There is something touching in the innocence of a man who, as Wolff explains, thought that because madness and genius are often inextricably related, he could take a "shortcut to genius" by cultivating madness. It is questionable whether Crosby even succeeded at madness. He was never quite comfortable in the life he had chosen for himself, and was always making earnest resolutions to reform. During his cult-of-the-sun phase, which succeeded his Wilde/Huysmans phase, Crosby traveled to Egypt, Constantinople, Beirut and other suitably exotic places.
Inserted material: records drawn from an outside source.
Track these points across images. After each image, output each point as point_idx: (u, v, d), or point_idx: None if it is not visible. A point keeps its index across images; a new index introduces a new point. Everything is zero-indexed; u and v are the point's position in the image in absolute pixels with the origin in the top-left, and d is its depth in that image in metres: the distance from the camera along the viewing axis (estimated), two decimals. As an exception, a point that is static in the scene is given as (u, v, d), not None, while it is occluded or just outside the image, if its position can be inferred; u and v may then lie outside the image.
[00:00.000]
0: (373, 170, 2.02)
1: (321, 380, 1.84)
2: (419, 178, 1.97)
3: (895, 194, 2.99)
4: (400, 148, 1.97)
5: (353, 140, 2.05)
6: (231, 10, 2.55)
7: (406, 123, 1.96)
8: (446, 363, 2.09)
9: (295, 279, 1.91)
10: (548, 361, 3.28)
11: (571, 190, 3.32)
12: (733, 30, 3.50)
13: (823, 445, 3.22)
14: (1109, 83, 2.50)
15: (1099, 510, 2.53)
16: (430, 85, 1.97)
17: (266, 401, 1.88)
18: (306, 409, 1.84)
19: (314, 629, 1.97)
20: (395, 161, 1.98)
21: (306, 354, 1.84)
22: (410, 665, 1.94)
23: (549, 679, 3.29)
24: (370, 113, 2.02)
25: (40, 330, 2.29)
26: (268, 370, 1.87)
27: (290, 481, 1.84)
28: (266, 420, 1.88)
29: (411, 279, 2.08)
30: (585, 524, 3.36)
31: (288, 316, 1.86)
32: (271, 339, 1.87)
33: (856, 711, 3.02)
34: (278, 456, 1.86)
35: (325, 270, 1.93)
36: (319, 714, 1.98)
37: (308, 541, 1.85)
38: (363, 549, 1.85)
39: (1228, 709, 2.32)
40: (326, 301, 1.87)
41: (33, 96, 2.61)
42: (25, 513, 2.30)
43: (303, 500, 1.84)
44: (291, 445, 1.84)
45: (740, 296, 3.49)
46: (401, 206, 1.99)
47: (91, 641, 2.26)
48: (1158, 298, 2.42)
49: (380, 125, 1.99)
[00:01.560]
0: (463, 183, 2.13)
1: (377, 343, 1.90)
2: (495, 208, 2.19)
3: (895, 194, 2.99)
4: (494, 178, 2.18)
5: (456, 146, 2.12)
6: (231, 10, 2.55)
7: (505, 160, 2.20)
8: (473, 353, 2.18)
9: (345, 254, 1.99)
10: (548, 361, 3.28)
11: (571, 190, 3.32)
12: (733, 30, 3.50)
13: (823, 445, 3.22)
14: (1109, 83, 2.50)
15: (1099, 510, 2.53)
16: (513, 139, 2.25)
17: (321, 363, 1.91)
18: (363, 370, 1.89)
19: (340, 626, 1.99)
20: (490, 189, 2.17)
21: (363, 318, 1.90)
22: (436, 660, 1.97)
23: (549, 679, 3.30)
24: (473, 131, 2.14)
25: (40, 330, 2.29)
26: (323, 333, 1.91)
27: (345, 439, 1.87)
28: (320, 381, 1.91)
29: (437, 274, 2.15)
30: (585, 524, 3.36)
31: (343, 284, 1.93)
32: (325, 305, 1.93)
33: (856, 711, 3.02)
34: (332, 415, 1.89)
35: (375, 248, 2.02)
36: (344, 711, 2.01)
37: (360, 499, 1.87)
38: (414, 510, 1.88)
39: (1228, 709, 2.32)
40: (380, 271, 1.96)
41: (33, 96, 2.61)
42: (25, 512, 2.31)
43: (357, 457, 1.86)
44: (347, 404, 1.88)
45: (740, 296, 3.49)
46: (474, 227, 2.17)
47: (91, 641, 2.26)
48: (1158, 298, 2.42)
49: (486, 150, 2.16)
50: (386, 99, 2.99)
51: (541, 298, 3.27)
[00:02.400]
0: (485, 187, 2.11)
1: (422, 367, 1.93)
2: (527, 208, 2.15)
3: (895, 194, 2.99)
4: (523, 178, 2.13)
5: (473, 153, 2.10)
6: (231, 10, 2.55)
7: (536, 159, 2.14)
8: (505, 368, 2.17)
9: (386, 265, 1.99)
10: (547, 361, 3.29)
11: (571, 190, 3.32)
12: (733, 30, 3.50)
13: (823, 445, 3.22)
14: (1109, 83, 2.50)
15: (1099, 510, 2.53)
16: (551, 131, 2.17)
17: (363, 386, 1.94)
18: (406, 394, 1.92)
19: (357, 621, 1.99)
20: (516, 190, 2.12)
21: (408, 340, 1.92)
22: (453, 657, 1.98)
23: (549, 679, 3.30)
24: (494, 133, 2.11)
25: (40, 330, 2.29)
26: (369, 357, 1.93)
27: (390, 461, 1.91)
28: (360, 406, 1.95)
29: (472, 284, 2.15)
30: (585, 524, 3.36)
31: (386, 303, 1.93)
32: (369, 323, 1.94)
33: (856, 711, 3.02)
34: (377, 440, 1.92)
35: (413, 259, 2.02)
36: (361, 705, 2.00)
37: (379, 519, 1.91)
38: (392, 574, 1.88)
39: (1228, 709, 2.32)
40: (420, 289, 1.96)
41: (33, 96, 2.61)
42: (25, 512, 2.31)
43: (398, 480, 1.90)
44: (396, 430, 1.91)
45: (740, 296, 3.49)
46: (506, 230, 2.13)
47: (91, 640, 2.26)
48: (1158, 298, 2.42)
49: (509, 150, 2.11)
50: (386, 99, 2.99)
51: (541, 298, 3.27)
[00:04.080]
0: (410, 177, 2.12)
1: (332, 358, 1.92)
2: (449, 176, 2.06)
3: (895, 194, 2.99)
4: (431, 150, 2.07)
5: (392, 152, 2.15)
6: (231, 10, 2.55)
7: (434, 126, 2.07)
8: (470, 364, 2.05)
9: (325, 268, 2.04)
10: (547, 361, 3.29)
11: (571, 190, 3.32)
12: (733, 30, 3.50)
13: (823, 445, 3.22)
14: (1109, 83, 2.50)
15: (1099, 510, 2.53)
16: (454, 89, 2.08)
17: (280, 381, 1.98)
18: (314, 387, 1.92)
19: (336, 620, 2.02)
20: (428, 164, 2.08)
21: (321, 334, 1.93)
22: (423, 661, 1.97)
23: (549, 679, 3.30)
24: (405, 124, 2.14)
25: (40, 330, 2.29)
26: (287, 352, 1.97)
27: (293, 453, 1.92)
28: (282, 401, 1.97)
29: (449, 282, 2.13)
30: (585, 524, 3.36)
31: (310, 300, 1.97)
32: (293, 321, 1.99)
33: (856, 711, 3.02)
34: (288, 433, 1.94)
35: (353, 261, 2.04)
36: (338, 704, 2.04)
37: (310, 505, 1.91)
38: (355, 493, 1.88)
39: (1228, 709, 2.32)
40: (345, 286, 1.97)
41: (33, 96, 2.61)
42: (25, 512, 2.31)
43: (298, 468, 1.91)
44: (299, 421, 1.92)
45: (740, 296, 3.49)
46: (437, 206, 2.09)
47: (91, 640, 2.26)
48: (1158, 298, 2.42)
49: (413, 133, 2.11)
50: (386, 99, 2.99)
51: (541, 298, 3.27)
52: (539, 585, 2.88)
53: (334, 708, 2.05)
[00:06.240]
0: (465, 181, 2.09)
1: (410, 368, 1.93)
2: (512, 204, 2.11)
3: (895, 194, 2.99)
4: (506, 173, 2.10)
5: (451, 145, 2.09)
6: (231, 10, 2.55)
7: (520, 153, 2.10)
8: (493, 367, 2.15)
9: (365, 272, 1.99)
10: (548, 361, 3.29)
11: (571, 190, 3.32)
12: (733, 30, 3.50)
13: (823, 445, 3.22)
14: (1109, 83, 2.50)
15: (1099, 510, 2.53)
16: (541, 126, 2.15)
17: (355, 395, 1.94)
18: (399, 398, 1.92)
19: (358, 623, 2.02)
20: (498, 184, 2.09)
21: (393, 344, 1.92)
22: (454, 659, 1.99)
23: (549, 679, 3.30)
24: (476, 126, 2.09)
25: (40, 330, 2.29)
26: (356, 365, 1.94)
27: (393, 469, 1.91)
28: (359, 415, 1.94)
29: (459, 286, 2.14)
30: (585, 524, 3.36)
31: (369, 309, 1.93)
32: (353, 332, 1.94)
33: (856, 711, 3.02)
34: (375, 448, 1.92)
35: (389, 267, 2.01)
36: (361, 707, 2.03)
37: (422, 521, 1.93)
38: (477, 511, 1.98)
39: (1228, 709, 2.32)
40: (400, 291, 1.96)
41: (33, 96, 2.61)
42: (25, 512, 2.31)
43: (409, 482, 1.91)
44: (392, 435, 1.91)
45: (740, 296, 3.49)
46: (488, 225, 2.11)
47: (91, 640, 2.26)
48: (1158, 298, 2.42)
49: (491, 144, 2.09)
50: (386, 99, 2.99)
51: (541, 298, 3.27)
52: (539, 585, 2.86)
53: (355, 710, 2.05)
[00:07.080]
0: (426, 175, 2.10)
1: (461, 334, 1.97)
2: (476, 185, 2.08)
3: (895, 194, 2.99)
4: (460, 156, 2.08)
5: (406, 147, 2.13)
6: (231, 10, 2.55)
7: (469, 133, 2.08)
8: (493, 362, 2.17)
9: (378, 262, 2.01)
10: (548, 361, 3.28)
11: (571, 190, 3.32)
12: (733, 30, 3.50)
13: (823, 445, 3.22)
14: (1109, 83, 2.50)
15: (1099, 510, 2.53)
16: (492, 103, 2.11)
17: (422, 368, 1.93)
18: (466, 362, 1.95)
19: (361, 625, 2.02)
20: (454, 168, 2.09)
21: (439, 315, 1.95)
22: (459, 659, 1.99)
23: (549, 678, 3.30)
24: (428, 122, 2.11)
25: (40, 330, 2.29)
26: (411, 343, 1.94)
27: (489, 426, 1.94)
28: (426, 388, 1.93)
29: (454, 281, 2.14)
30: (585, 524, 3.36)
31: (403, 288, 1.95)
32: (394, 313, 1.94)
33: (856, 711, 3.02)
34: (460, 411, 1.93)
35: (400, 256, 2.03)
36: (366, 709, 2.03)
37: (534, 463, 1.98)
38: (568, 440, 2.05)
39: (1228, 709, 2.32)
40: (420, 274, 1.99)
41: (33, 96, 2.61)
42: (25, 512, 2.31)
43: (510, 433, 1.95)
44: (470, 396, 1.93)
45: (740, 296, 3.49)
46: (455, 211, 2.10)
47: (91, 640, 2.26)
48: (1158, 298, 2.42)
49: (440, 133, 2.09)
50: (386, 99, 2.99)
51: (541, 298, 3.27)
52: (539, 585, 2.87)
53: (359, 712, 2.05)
The trip was not a success; "As a worshipper of the sun, he was handicapped by an aversion to heat and to southern parts." Something of his prosaic Boston background apparently survived in Crosby despite his flamboyant efforts to thumb his nose at his heritage.
If revolting against Boston did not inspire Crosby to genuine artistic creation, at least it made him a fascinating and enigmatic figure. Unfortunately, Wolff does little more than establish this. He fails to illuminate the mechanism of Harry's transformation from a conventional boy to a man famous for his quirks. He offers few clues to the sources of Harry's twin obsessions, death and literature. In fact, Black Sun is often nothing more than an inventory of Harry's peculiarities; Wolff's writing is uninformed by any consistent sense of what made Crosby what he was. It may be interesting to know that Caresse, as a debutante, invented a special kind of wireless brassiere (later patented) or that Harry enjoyed showing up at the annual Four Arts Ball in Paris sporting seven live pigeons and green body paint, but the anecdotes seem less engaging as the book meanders on.
Wolff does fulfill his title metaphor, charting Crosby's transit and eclipse. He deftly dispels the romanticized view of Crosby as a lost generation archetype, but his emphasis on anecdotes rather than analysis reduces Crosby's short life to series of bizarre, disconnected incidents. Wolff resurrects Crosby from oblivion, but why he has bothered is never made clear.